Sarıgöl ilçesinde 7 yıldır çiftçilik yapan Hüseyin Yıldırım, çiftçiler olarak sahipsiz kaldıklarını, ürünleri bir an önce satıp borçlarını kapatma derdinde olduklarını söyledi. Son yıllarda ekonomik krizden dolayı borçlandıklarını yineleyen Yıldırım, söylenen fiyatların çiftçiyi tatmin etmediğini belirtti. Yıldırım, şunları söyledi:

“42 yaşındayım. Çocukluğumdan beri bağcılığın içerisindeyim. 14 yıllık memuriyetimden istifa edip çiftçiliğe geri döndüm. Son 7 yıldır da üretim yapıyorum. İlk yıllarda 'Toparlarız, güzel gider' dedik ama son üç yıldır bir taraftan doğal olaylar, bir taraftan bu tür fiyatlar çiftçiyi iyice umutsuzluğa soktu. Üzüm hasadı yaklaştığı zaman insanın yüzünün gülmesi gerekirdi. Biz şu an ürünümüzden bıktık. İnsan ürününden bıkar mı? Bir an önce satayım da kurtulayım derdindeyiz. Artık kârını, zararını bir tarafa bıraktık, ürünü kaldıralım derdindeyiz. Türkiye’de tarımın üretebilir bir tarafı kalmadı. Ortada sahipsiz bir çiftçi var. Kendi azmiyle bir şeyler yapmaya çalışan bir toplum var. Bunlar da üretimi bırakırsa, iş tekelleşmeye doğru gider. Büyük şirketler devletten teşviğini de alır devam eder. Tamamen tüketen bir toplum olmaya doğru gidiyoruz. Sarıgöl’ün yüzde 99’u üzüm üreticisidir. Esnafı da memuru da çiftçidir. Sarıgöl’de, bu kadar verimli topraklarda insanlar karamsarlığa kapılıyorsa ben diğer memleketteki çiftçileri düşünemiyorum.”

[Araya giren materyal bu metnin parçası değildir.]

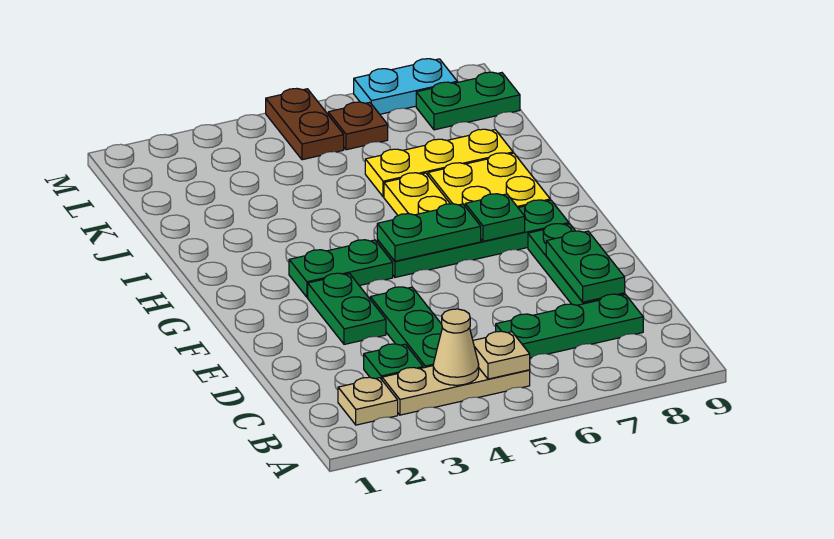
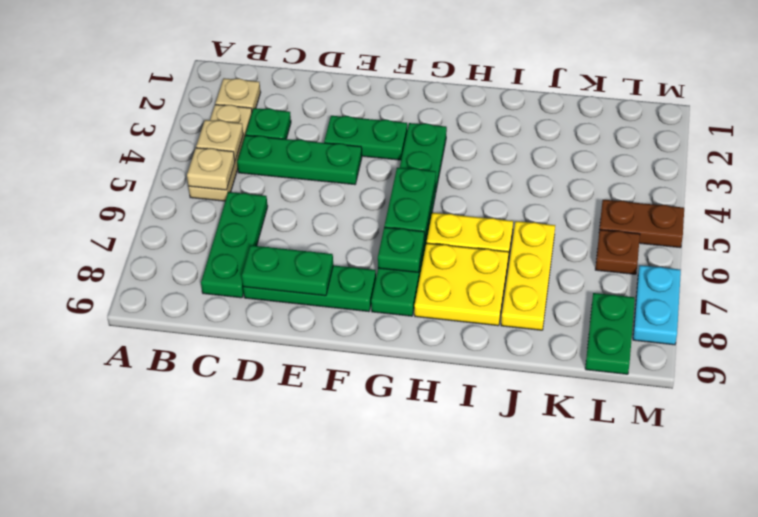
tan cone B4 level 2 -> tan plate B4 level 2

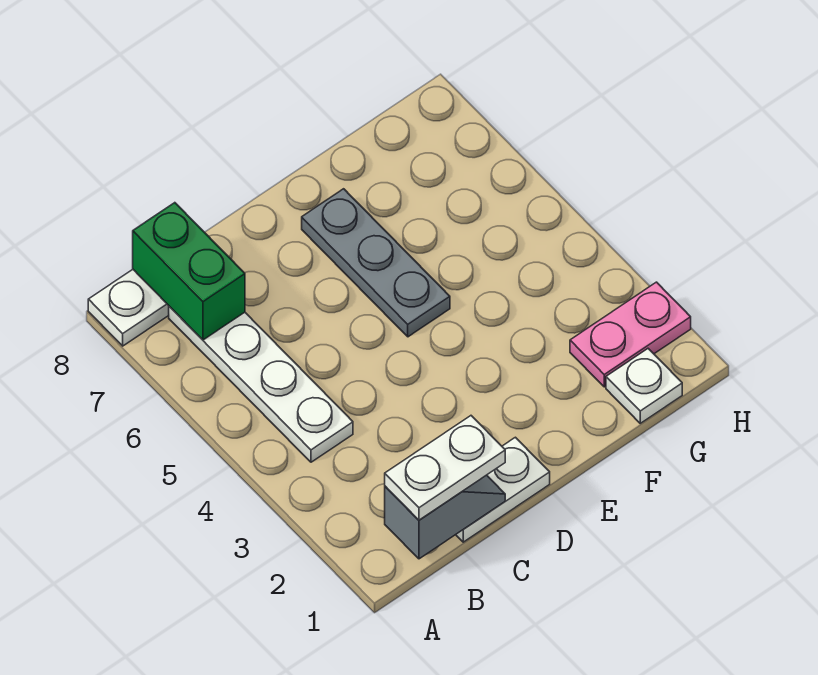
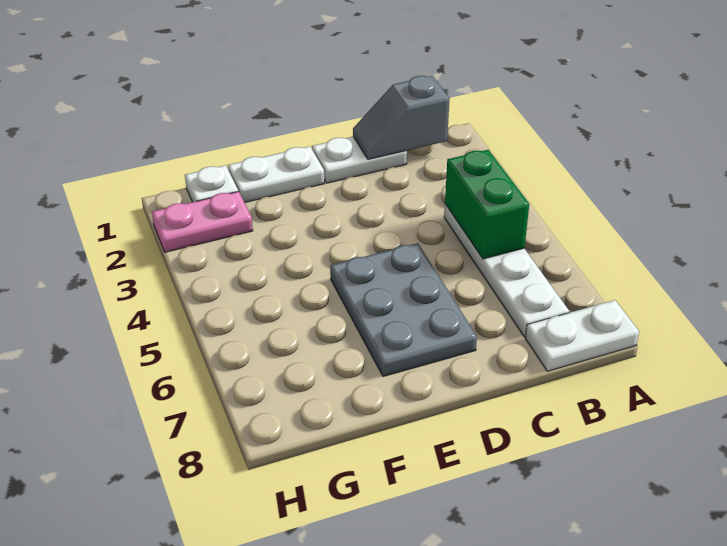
white plate B1:C1 level 3 -> white plate E1:F1 level 1
green brick B7:B8 level 2 -> green brick B4:B5 level 2
grey plate E5:E7 level 1 -> grey plate D5:E7 level 1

‘27 TL’NİN TÜCCARDA KARŞILIĞI YOK’

27 TL’nin çiftçi için bir karşılığı olmadığını, 27 TL’ye üzüm satılsa da onun da alıcısı olmadığını söyleyen Yıldırım, bunun maliyeti karşılamadığı ortadayken 'bu habere sevinmelerinin beklenmemesi gerektiğini' belirtti. Yıldırım, şöyle devam etti:

“Bu fiyattan hiç memnun değiliz. Tüccarda bu fiyatın bir karşılığı yok. Piyasada üzüm, 18 TL ve 20 TL arasında. Tariş şu an alım yapmıyor, fiyatını da açıklamadı. Sadece 20 TL avans belirledi ama sonra ne kadar fiyat ödeyecek onun bilgisi de yok. TMO’dan arkadaşlar sıra almak istiyor, sıra alamıyorlar, alım başlamadı. 13 Eylül'de alacaklar diye bir dedikodu var. Onun da ne kadar üzüm alacağı belli değil. ÇKS kayıtlarına göre, dönümde 400 kilo üzüm alacak diye bildiriyor ama bunun tamamını alır mı, o da belli değil. Ben Sarıgöl’de çiftçilik yapıyorum. Normalde burada kurutmalık üzüm çok olmuyordu ama bu seneki doğal olaylar nedeniyle üzümlerde çatlamalar oluştu. Bu yüzden geçen seneye göre kurutanlar arttı. Şu an da çiftçi kuruttuğu üzümü bekliyor. Nereye vereceğini bilemiyor. Tüccara gitse 20 TL, TMO henüz alım yapmıyor. Çiftçi bir an önce üzümünü verip, parasını alıp borcunu ödese. O da yok. Yani şu anda çiftçide bir sahipsizlik, belirsizlik ve umutsuzluk var. Bu fiyatlar tatmin edici değil. Dönümde saatine 300 TL’ye bağ sulayan çiftçi nasıl çıkabilir bu işin içinden. Daha üzümü hasat etmeden elektrik fiyatlarına gelen zamlar belli. Mazotu bugün indiriyorlar, yarın yine zam yapıyorlar. Tüccar şu an serbest piyasada 20 TL’ ye üzüm alıyor."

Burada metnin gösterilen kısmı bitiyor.